Laszlo Galla and his son G.

This photo was taken on the 50th birthday of my son, G., in 2000 in Budapest. As you can see, we're both having fun, because my other son is on stage doing his show. We're very strong believers in humor. It was a birthday event, which was especially organized for G.

G. was a mediocre student until he was 13 or 14, when he decided to be a hotelier and from then on, he went up, and found his place very well, everywhere. After finishing the eight classes of middle school, he went to the Catering Technical School; that was four years and he graduated from there. Then he spent a year in the Beke Hotel kitchens, where he got a chef's training, and then he went to the Commerce and Catering Academy, which was for three years. He graduated from that one, and afterwards he did two years of supplemental courses at the Economics University, got his doctoral degree and became an economist. I spent two years in Tanzania and G. was there for more than a year - he was given a sabbatical by the college, and worked there in an English-Tanzanian hotel chain with great results.

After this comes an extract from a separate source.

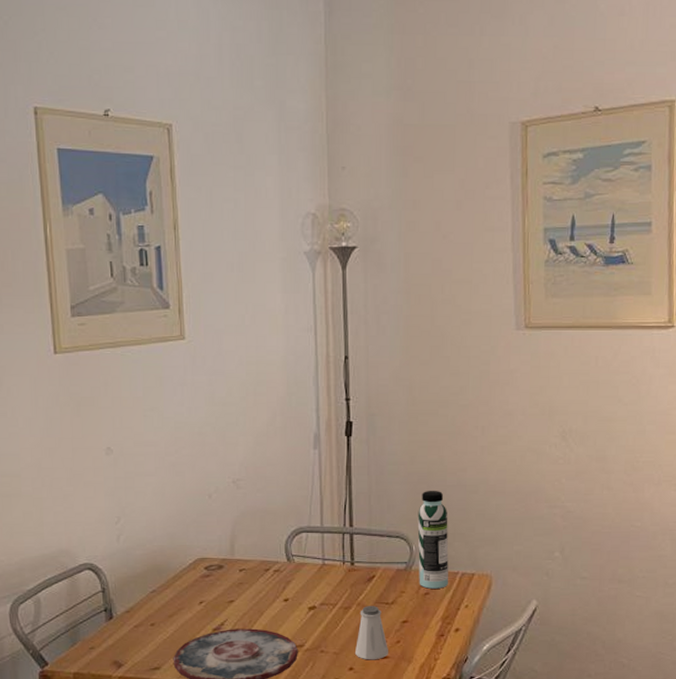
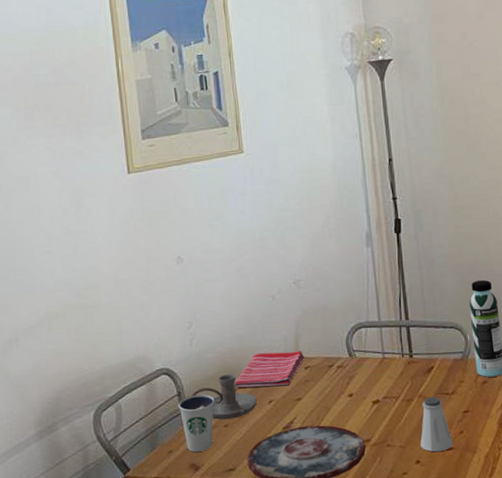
dixie cup: none [102,592,141,649] -> present [178,394,215,452]
candle holder: none [116,573,187,618] -> present [191,374,257,420]
dish towel: none [162,553,240,588] -> present [233,351,304,388]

G. knew he was Jewish but he wasn't circumcised. This subject was always, how shall I say, in the air, especially in the first years, when we were not far removed from it - you know, he was born in 1950 and the Holocaust lasted until 1945, but I never thought of, how shall I say, 'holding a course' on it. They had Christmas in their childhood. I didn't go to synagogue, and didn't live a religious life. Perhaps we spoke of Chanukkah, but no Chanukkah candles were lit at home, that's for sure. So he didn't grow up in the religious spirit. But he thinks of himself as Jewish. Perhaps more so than I do. He married a Jewish woman.